I rise early most mornings. I let the dogs out and make the coffee. I bring the dogs back in and feed them. Then, with them settled, I fill my cup and I sit on the couch. When I was preoccupied with doing, I had a plan. I had a certain number of chapters to read in my Bible. And then a prayer list to march through. And to be done by a certain time so that I could move on to the next thing. When I became aware of my addiction to production, I changed my rhythm.

I now sit in the dark in the morning, sip my coffee and intentionally do nothing. My mind wanders. It floats into prayers. It floats into a posture of listening silence.

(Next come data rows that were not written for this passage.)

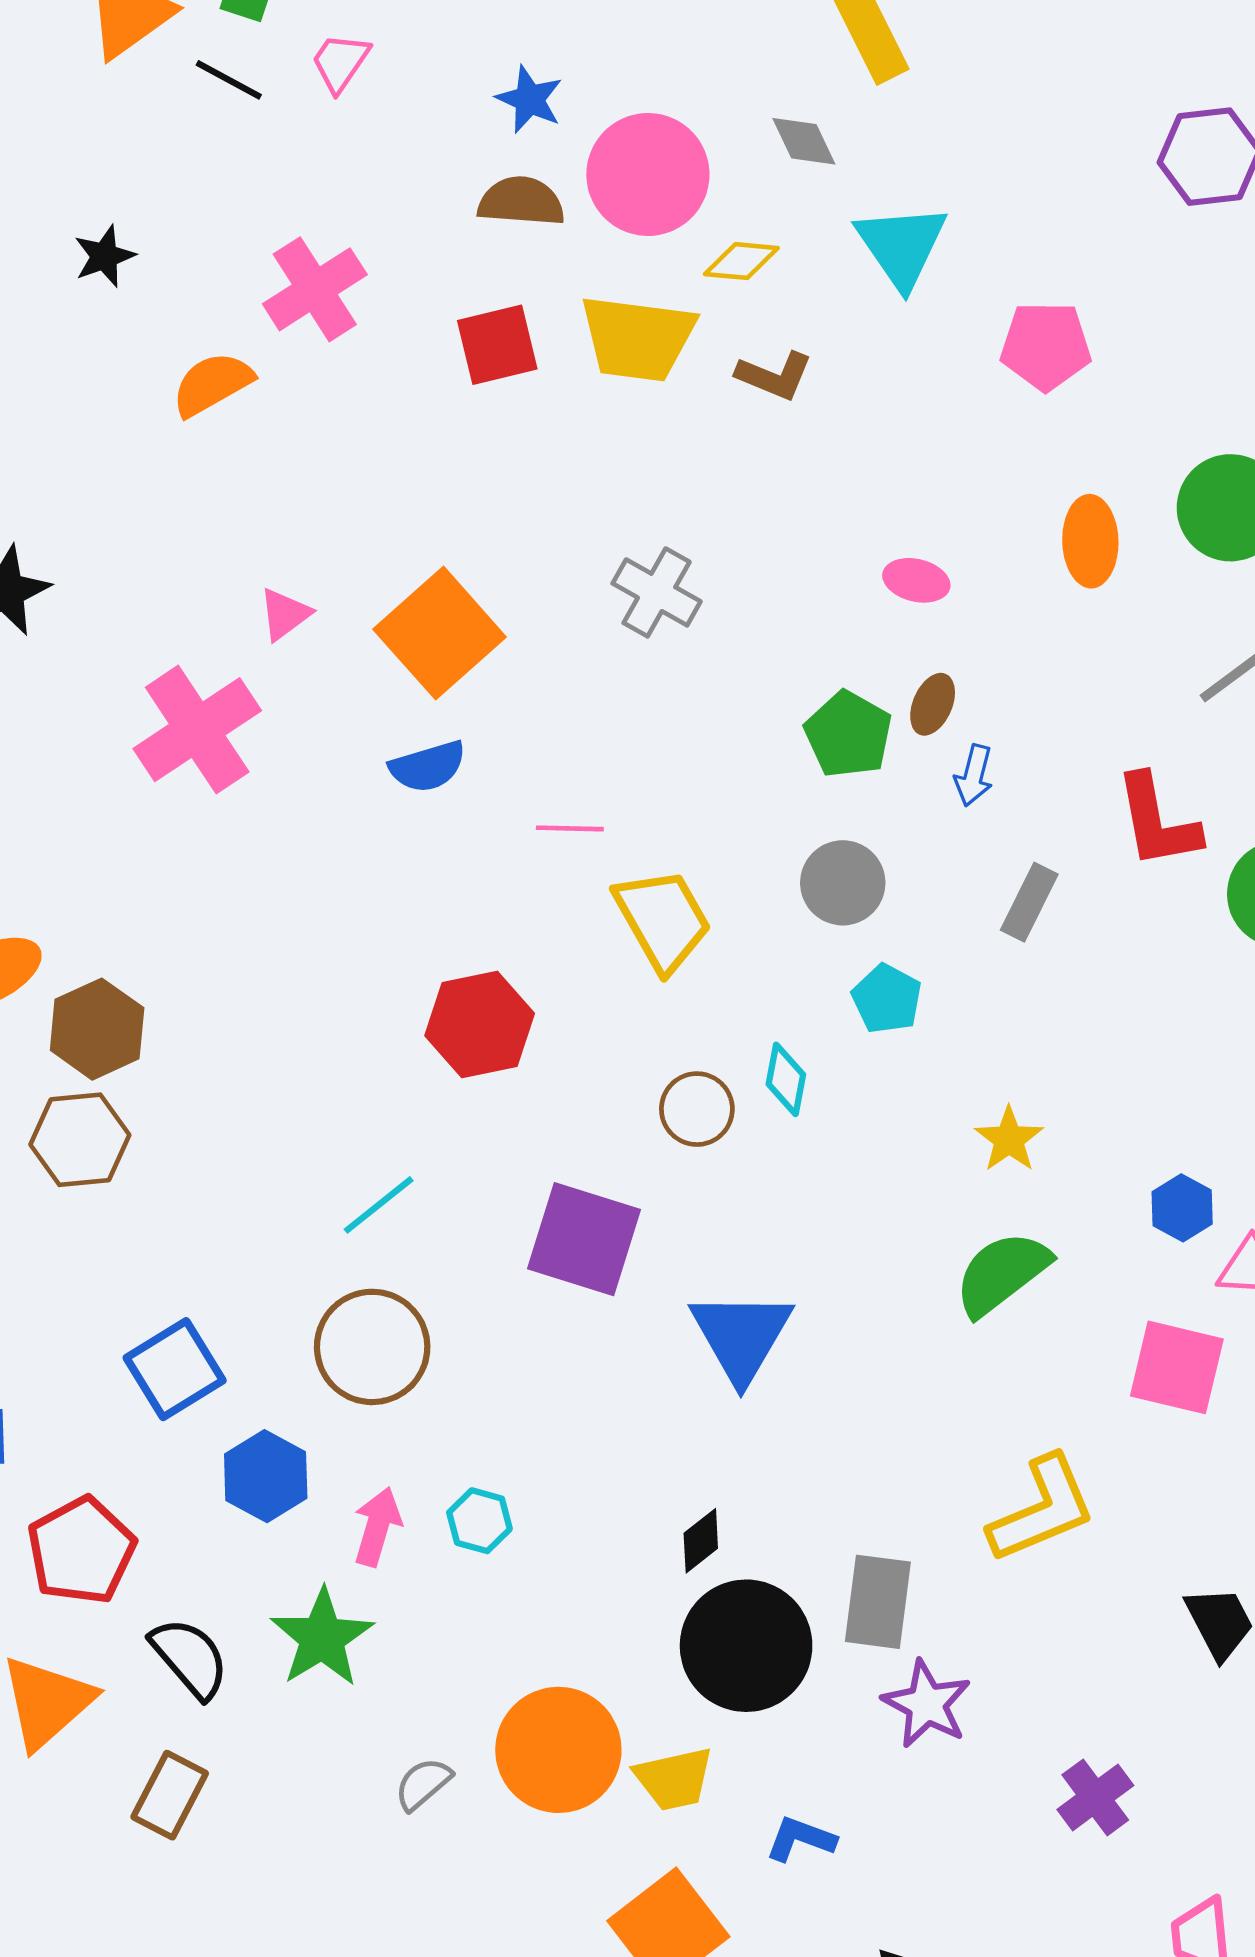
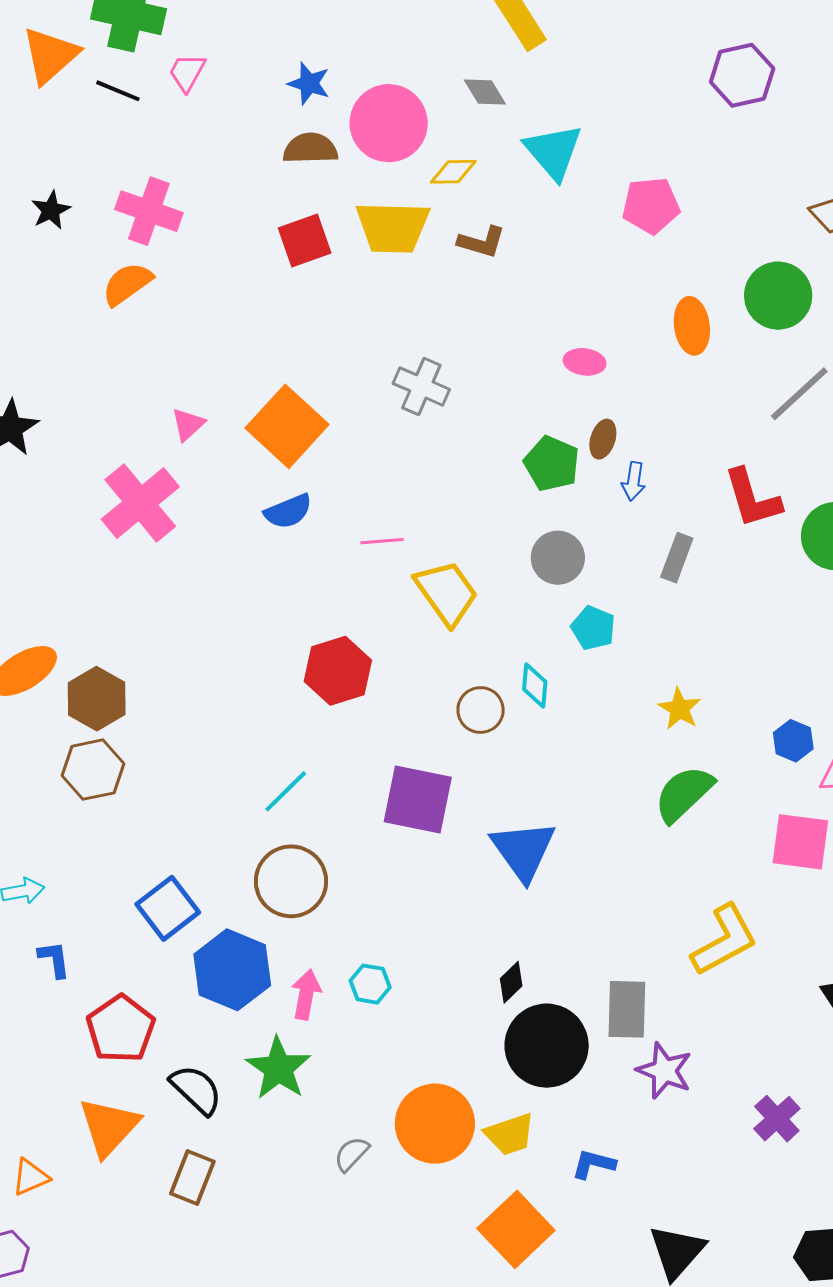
pink cross: (315, 289) -> (149, 211), moved, turned -32
blue hexagon: (266, 1476) -> (232, 970), size x1.4

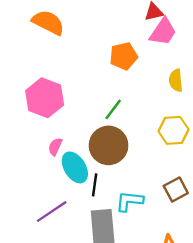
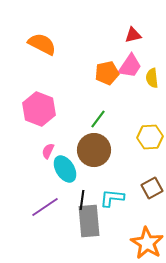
pink trapezoid: (163, 32) -> (130, 66), moved
yellow semicircle: (176, 80) -> (152, 78), moved
black line: (95, 185) -> (82, 200), moved

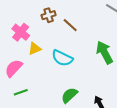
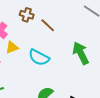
brown cross: (49, 15) -> (27, 15), turned 32

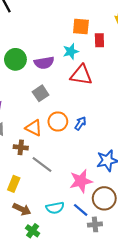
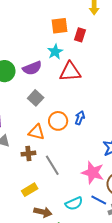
red rectangle: (99, 40) -> (80, 35), turned 32
gray line: (42, 165) -> (52, 165), turned 35
pink star: (81, 181) -> (93, 173), turned -30
yellow rectangle: (14, 184) -> (30, 190), turned 49

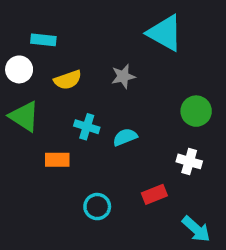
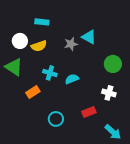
cyan triangle: (165, 33) -> (89, 37), moved, size x0.7
cyan rectangle: (43, 40) -> (42, 22), moved
white circle: (19, 69) -> (20, 41), moved
orange rectangle: (57, 160) -> (33, 92), turned -32

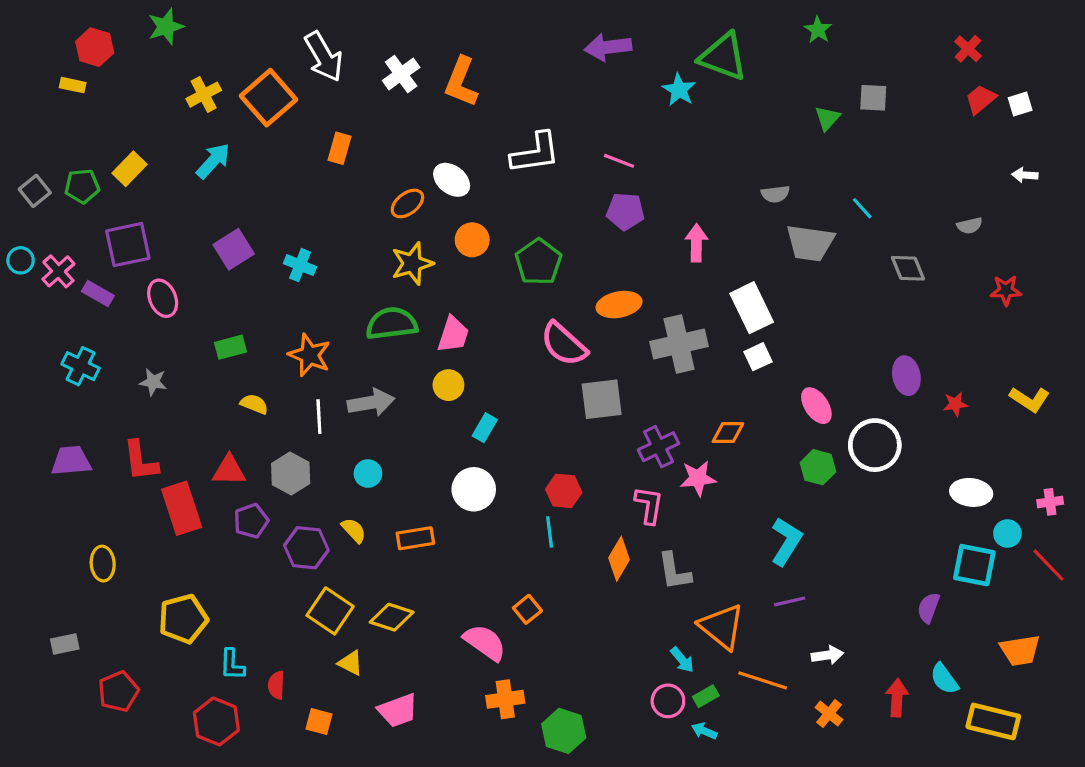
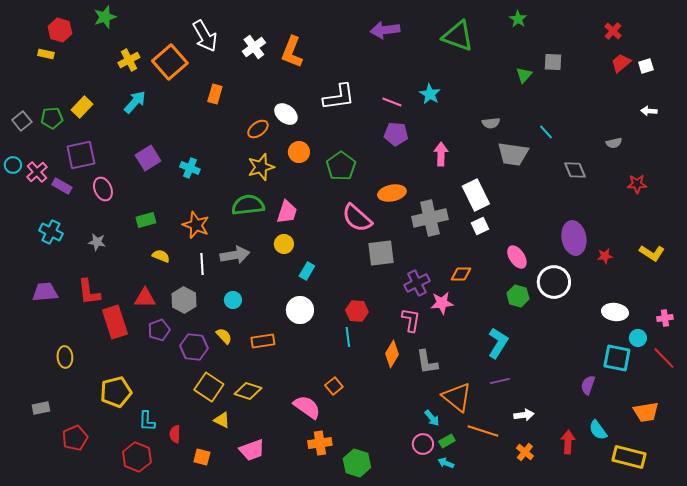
cyan star: (679, 90) -> (430, 94), moved
purple ellipse: (906, 376) -> (574, 238), size x1.4

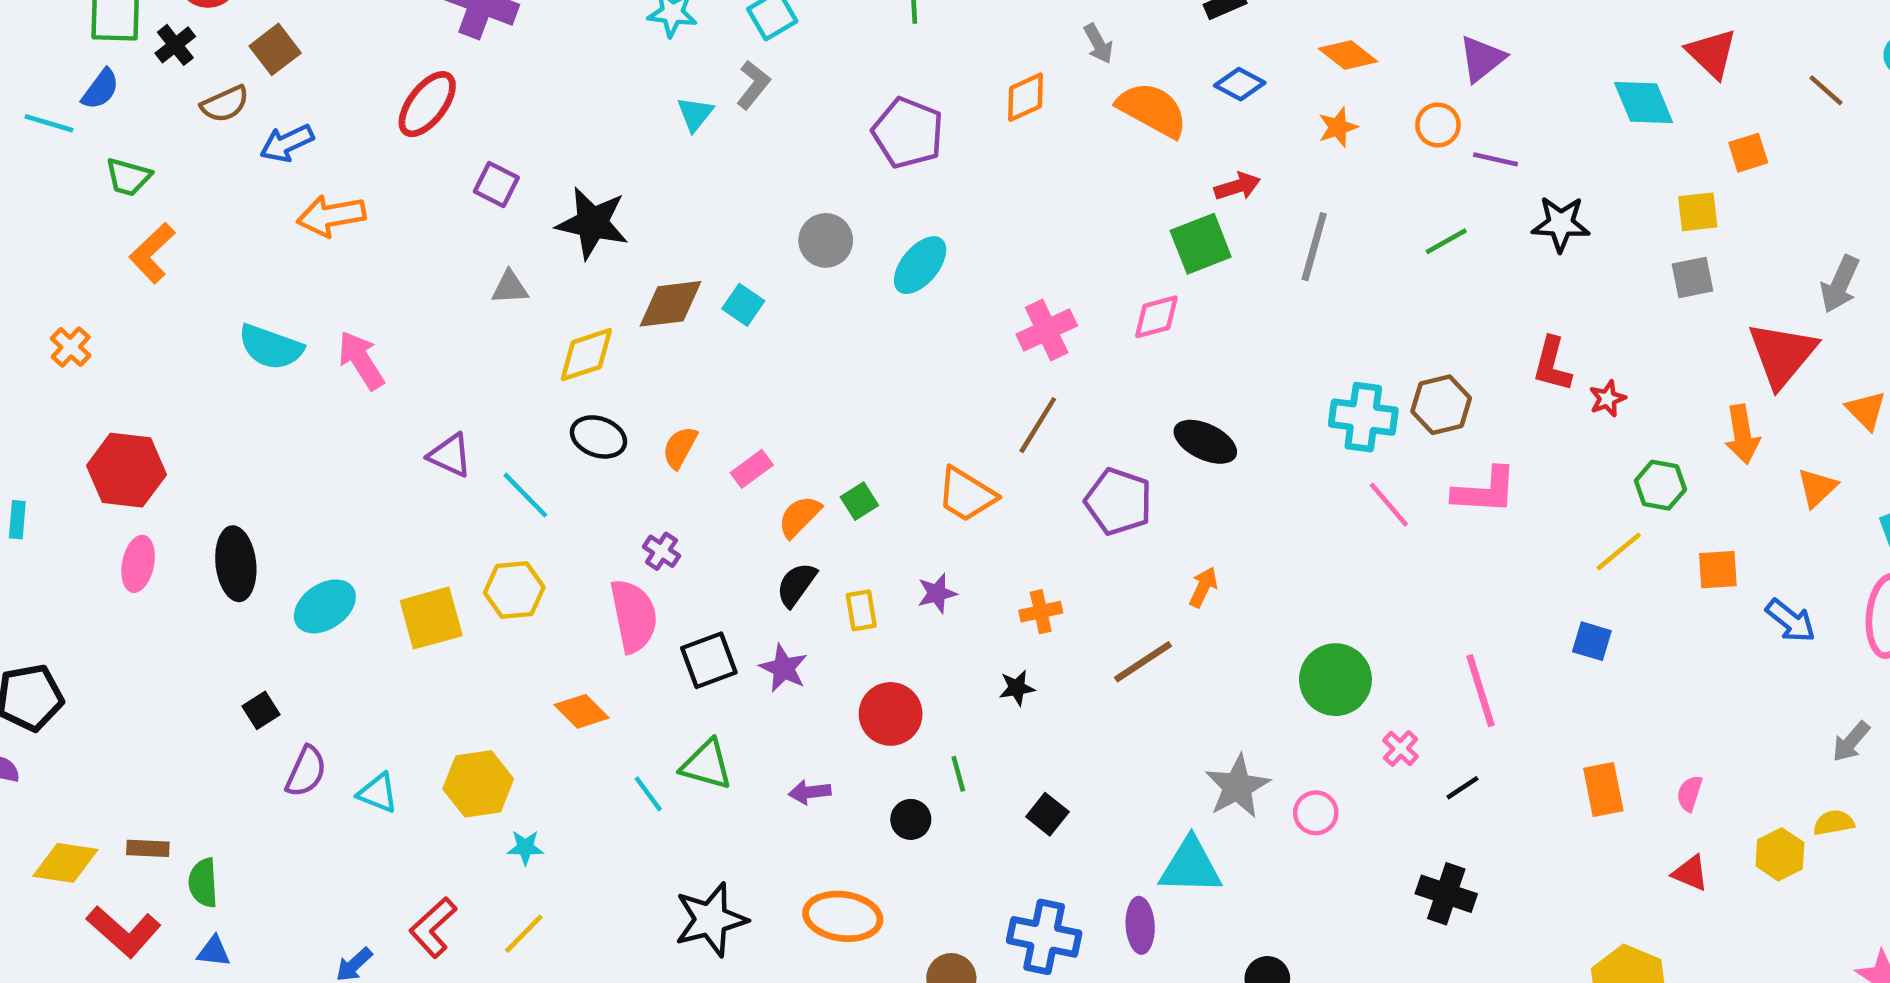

I pray, yes, but it is far less structured. I eventually read my Bible, but not in a hurried or perfunctory way. I do not pray in order to produce. I pray in order to commune with God. Deep work is happening in those moments, but it may not be immediately apparent.

Poetry is not productive. It startles us because it observes the common in a fresh way, coming round from a perspective that is surprising, that is methodical, that is intentionally slow. Poetry is not productive but is so very helpful. Poetry is not productive, but it is so very good. It reminds us of things we did not know we had forgotten. Poetry is the literary equivalent of sitting quietly. Deep work is happening, but it may not be immediately apparent.

Some of the best work I do is not productive. It is sitting at tables in houses, sitting face-to-face in my office, listening and advising. These conversations will not show up in attendance or baptism statistics. But they are the place where pastoral poetry is written. It is there, when hearts are shaped by the Spirit that deep work happens. But it may not be immediately apparent.

I hope you make beautiful things in and with your life. I hope you paint and write and build and cook. But you are far more than those things. And if, as Zinzendorf said, you die and are forgotten, if you lived your life in Christ, then you are gifted with permanence, but it is a permanence unlike that on the spine of a book. It is a life in God—where in living with Him, we fellowship forever. We are permanent in the City That Never Fades.

Stop being productive. Instead, embrace your invisibility and enjoy the love of God in Christ.

Deep work is happening, but it may not be immediately apparent.